Work to do –
1) Answer these questions from the job posting:
(a) On what date was the position listed?
(b) What does the team abbreviated AML stand for?
(c) In which fields does the minimum qualification accept a degree?
2) Please reproduce the job posting word for word from "Responsibilities" to "high-dimensional recommendation models.".

Page –

×
Register Here to Apply for Jobs or Post Jobs. X

Tech Lead, AML Orchestration San Jose Regular

Job in San Jose, Santa Clara County, California, 95199, USA
Listing for: ByteDance
Full Time position
Listed on 2025-12-03
Job specializations:
  • IT/Tech
    Cloud Computing, Machine Learning/ ML Engineer
Salary/Wage Range or Industry Benchmark: 257400 USD Yearly USD 257400.00 YEAR
Job Description & How to Apply Below

About the Team

The Applied Machine Learning (AML) team builds the next-generation machine learning algorithms and platforms that power Byte Dance’s recommendation systems, ads ranking, and search ranking. We drive significant impact on Byte Dance’s core businesses, focusing on scalable infrastructure, efficient orchestration, and world-class ML systems.

Role Overview

We are seeking an Tech Lead, AML Orchestration to own and advance Byte Dance’s distributed orchestration platforms. This leader will oversee a team of Machine Learning Engineers specializing in orchestration and scheduling, guiding the technical strategy for resource efficiency, distributed training, and online inference systems. The role requires deep expertise in large-scale distributed systems, orchestration frameworks, and cross-team collaboration.

Responsibilities
  • Lead, mentor, and grow a team of orchestration-focused ML engineers; set technical vision and ensure engineering excellence.
  • Design and optimize distributed orchestration and scheduling strategies across large-scale Kubernetes/Godel environments, ensuring efficiency, reliability, and scalability.
  • Drive initiatives for autoscaling, resource multiplexing, and preemption across heterogeneous workloads and clusters, including multi-datacenter and multi-cloud setups.
  • Partner with framework, platform and research teams to build next-generation distributed training and serving systems for ultra-large, high-dimensional recommendation models.
  • Architect robust and elastic online orchestration frameworks for large-scale inference, supporting evolving recommendation and ads models.
  • Stay ahead of trends in orchestration, scheduling, and distributed computing, incorporating best practices and emerging technologies.
Qualifications
  • Minimum Qualifications:

    Bachelor’s degree or higher in Computer Science, Engineering, or a related field.

Information provided –

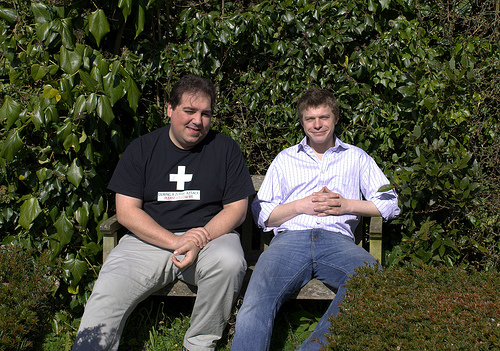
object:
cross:
[164, 162, 197, 192]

The results –
1)
(a) 2025-12-03
(b) Applied Machine Learning
(c) Computer Science, Engineering, or a related field

2)
Responsibilities
  • Lead, mentor, and grow a team of orchestration-focused ML engineers; set technical vision and ensure engineering excellence.
  • Design and optimize distributed orchestration and scheduling strategies across large-scale Kubernetes/Godel environments, ensuring efficiency, reliability, and scalability.
  • Drive initiatives for autoscaling, resource multiplexing, and preemption across heterogeneous workloads and clusters, including multi-datacenter and multi-cloud setups.
  • Partner with framework, platform and research teams to build next-generation distributed training and serving systems for ultra-large, high-dimensional recommendation models.